NuScale is further ahead in the permitting process than other companies because it is designing light-water reactors, the most common type used in traditional plants, meaning regulators are accustomed to it.

Its smaller, 75-foot-tall reactors are about one-third the size of traditional reactors and will be designed with advanced safety capabilities, such as self-cooling and automatic shutdown.

NuScale is hoping as soon as next month to be the first company to obtain a design certification for a small reactor in the U.S., a key step before seeking approval to operate a plant.

It is among a wave of newer, less established companies looking to create smaller reactors that would be easier and cheaper to build, safer to run, and more flexible to use.

The existing U.S. fleet of large nuclear reactors is struggling economically due to competition from natural gas and renewables.

Supporters hope the smaller reactors could supplement wind and solar, which have dropped in cost in recent years, in a cleaner electricity grid of the future. But traditional utilities have been reluctant to take a chance on buying power from a first-of-its-kind technology.

“There is a long list of people who want to be the second project,” Chris Colbert, NuScale’s chief strategy officer, told the Washington Examiner. “There is a very strong demand not evidenced in firm orders.”

UAMPS was an exception, taking a leap in 2015 by agreeing to be NuScale’s first customer in order to clean its electricity mix with a “baseload” power source replacing fossil fuels.

Lovering said it would have been simpler for NuScale to work with a traditional, large investor-utility with concentrated decision-making power, rather than smaller, rural power providers.

Colbert admits the challenges of working with a sprawling group of utilities with individual decision-making authority.

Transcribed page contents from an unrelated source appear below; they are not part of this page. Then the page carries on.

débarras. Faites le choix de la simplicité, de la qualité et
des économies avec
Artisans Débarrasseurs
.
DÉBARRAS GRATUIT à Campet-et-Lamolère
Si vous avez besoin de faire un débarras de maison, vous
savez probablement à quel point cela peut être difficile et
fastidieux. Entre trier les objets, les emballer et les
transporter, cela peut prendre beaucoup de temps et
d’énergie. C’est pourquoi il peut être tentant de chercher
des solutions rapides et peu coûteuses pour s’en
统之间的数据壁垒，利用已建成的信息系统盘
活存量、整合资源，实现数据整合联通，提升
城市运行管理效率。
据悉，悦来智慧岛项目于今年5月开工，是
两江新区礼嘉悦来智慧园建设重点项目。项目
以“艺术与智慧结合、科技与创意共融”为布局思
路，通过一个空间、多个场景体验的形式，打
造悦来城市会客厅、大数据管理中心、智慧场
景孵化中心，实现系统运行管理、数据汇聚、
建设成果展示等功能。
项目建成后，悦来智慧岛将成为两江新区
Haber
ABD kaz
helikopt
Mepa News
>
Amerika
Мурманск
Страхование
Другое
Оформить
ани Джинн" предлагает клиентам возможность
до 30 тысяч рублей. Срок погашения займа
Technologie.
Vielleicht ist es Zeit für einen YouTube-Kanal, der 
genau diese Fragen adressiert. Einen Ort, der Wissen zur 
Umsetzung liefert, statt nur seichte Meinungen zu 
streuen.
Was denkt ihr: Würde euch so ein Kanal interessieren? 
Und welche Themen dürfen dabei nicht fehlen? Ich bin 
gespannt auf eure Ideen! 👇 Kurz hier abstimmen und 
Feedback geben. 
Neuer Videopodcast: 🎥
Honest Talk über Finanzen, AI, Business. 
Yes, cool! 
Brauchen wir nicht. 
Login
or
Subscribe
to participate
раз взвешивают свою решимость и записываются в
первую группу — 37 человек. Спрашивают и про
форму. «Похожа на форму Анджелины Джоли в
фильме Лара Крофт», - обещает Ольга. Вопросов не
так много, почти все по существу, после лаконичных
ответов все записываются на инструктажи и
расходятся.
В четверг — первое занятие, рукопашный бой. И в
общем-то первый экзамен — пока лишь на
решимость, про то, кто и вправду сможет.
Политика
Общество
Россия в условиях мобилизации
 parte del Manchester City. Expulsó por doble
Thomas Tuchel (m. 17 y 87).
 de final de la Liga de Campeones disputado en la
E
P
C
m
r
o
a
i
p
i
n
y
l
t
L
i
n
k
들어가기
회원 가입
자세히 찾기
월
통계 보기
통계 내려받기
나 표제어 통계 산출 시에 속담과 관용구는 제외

“I have no doubt we have and will continue to make mistakes going forward,” Colbert said.

But he said he did not consider the delay with UAMPS to be a “setback” and is still optimistic about the partnership.

“It’s the right decision for them,” Colbert said.

The risks, however, were driven home this week when one of UAMPS’s largest members, the city of Logan, Utah, withdrew from the project, citing the increasing price tag.

Webb said he expected other members could decide to leave too. A conservative group, the Utah Taxpayers Association, is running a campaign urging cities in Utah to get out, arguing the small reactors won’t be cost competitive with other technologies.

Webb said the campaign is not “having a big impact” on influencing cities’ decisions, but he says the project must check out to $55 per megawatt hour in order for it to be viable for members, a price that’s competitive with buying power from a natural gas plant.

He said NuScale is currently able to deliver the electricity to UAMPS at $65 per megawatt hour, a price that rose, in part, because of a change in cooling design. The reactors will now be “dry cooled,” using air instead of water to condense steam, which is less energy efficient.

Webb projects the $1.4 billion Energy Department grant could bring the cost down to what the group desires.

“We are still optimistic we will get there,” Webb said.

Colbert said even if UAMPS pulls out, NuScale’s reactors will be ready for use by 2027 for alternative customers, if one were to sign on. NuScale has also signed agreements with Canada, Romania, Jordan, and other countries that are considering deploying the company’s reactors once they are proven in the U.S.

He appreciates the expectations put on his company.

“We feel that pressure on ourselves, myself included,” Colbert said. “This has the attention of everybody. We feel a greater responsibility.”